Mon Oct 15 22:09:05 PDT 2012

In an effort to locate the suspected Phobos bug that I ran into in my
new Cartesian product implementation, I looked over the code for
std.algorithm joiner more carefully, and noticed the following:

Given a range of ranges ror, it assigns ror.front to a struct member and
then calls ror.popFront() immediately. Then as the user calls the joined
range's popFront, it successively pops its local copy of ror.front until
it's empty, whereupon it assigns the new ror.front to the local copy
again, and so on.

While this works for array of arrays, it *doesn't* work for ranges that
overwrite ror.front when ror.popFront() is called.  For example, it
wouldn't work for stdin.byLine(), because the underlying buffer it
reused. Here's the proof:

Code:
	// Filename: test2.d
	import std.algorithm;
	import std.stdio;
	void main() {
		auto lines = stdin.byLine();
		writeln(lines.joiner);
	}

Compile & test:

	# Compile
	dmd test2.d

	# Echo three lines, "abc", "def", and "ghi", and feed it to
	# the program.
	(echo abc; echo def; echo ghi) | ./test2

	# This is the output:
	defghighi

As you can see, the output is mangled, because byLine() has reused the
line buffer before joiner.Result got to it.

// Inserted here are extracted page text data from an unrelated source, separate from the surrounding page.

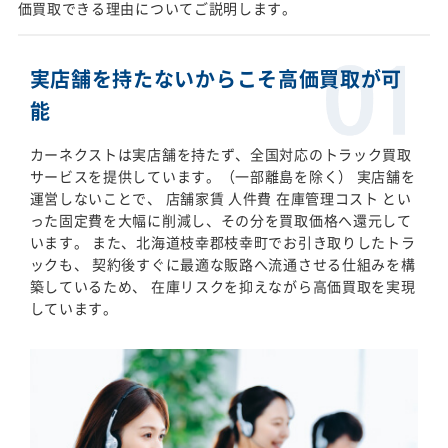
価買取できる理由についてご説明します。
実店舗を持たないからこそ高価買取が可
能
カーネクストは実店舗を持たず、全国対応のトラック買取
サービスを提供しています。（一部離島を除く） 実店舗を
運営しないことで、 店舗家賃 人件費 在庫管理コスト とい
った固定費を大幅に削減し、その分を買取価格へ還元して
います。 また、北海道枝幸郡枝幸町でお引き取りしたトラ
ックも、 契約後すぐに最適な販路へ流通させる仕組みを構
築しているため、 在庫リスクを抑えながら高価買取を実現
しています。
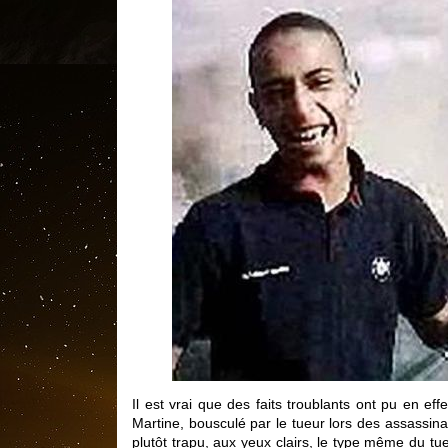
Il est vrai que des faits troublants ont pu en ef
Martine, bousculé par le tueur lors des assass
plutôt trapu, aux yeux clairs, le type même du t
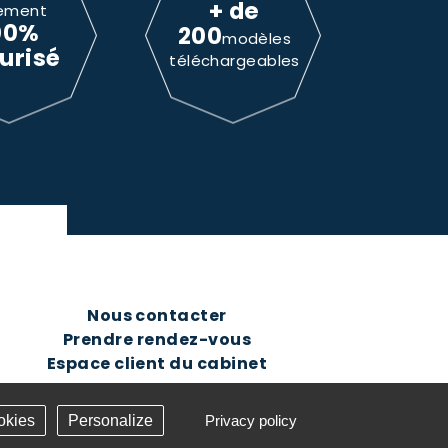
+ de
ement
00%
200
modèles
urisé
téléchargeables
Nous contacter
Prendre rendez-vous
Espace client du cabinet
okies
Personalize
Privacy policy
Création Answeb -
Gestion cookies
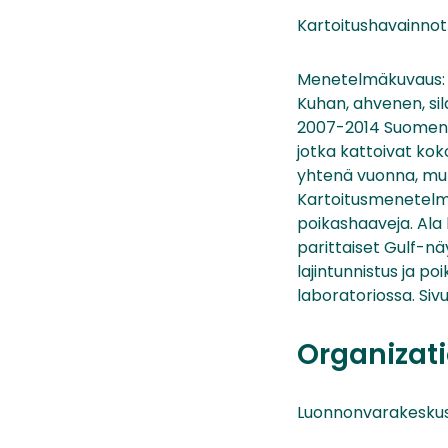
Kartoitushavainnot
Menetelmäkuvaus:
Kuhan, ahvenen, sil
2007-2014 Suomen ra
jotka kattoivat kok
yhtenä vuonna, mutta
Kartoitusmenetelmän
poikashaaveja. Ala 
parittaiset Gulf-näy
lajintunnistus ja 
laboratoriossa. Siv
Organizati
Luonnonvarakesku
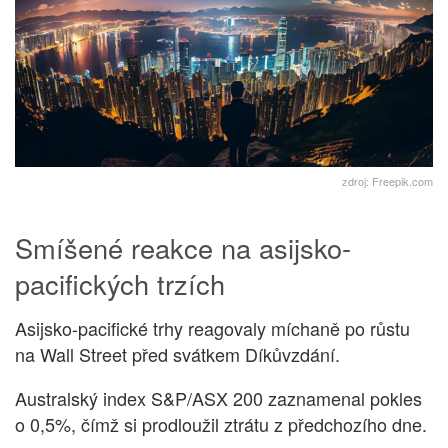
zdroj: Freepik.com
Smíšené reakce na asijsko-
pacifických trzích
Asijsko-pacifické trhy reagovaly míchaně po růstu
na Wall Street před svátkem Díkůvzdání.
Australský index S&P/ASX 200 zaznamenal pokles
o 0,5%, čímž si prodloužil ztrátu z předchozího dne.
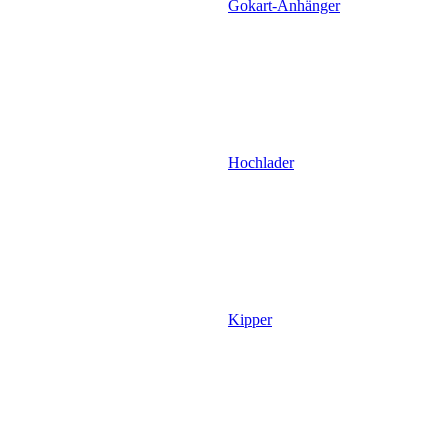
Gokart-Anhänger
Hochlader
Kipper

Long story short: saving a local copy of range.front and then calling
range.popFront() may _invalidate_ the copy. So basically, either you
need a forward range and use .save to keep track of old values of
range.front, or you have to refrain from calling popFront() until you're
well and truly done with the current value of .front. While not
respecting this will work with many common ranges, it will also fail in
subtle ways when given other ranges.

The scary thing is, I see similar code like this all over Phobos. Does
this mean that most of std.algorithm may need to be revised to address
this issue? At the very least, it would seem that a code audit is in
order to weed out this particular issue.

:-/

T

-- 
A linguistics professor was lecturing to his class one day. "In
English," he said, "A double negative forms a positive. In some
languages, though, such as Russian, a double negative is still a
negative. However, there is no language wherein a double positive can
form a negative."
A voice from the back of the room piped up, "Yeah, yeah."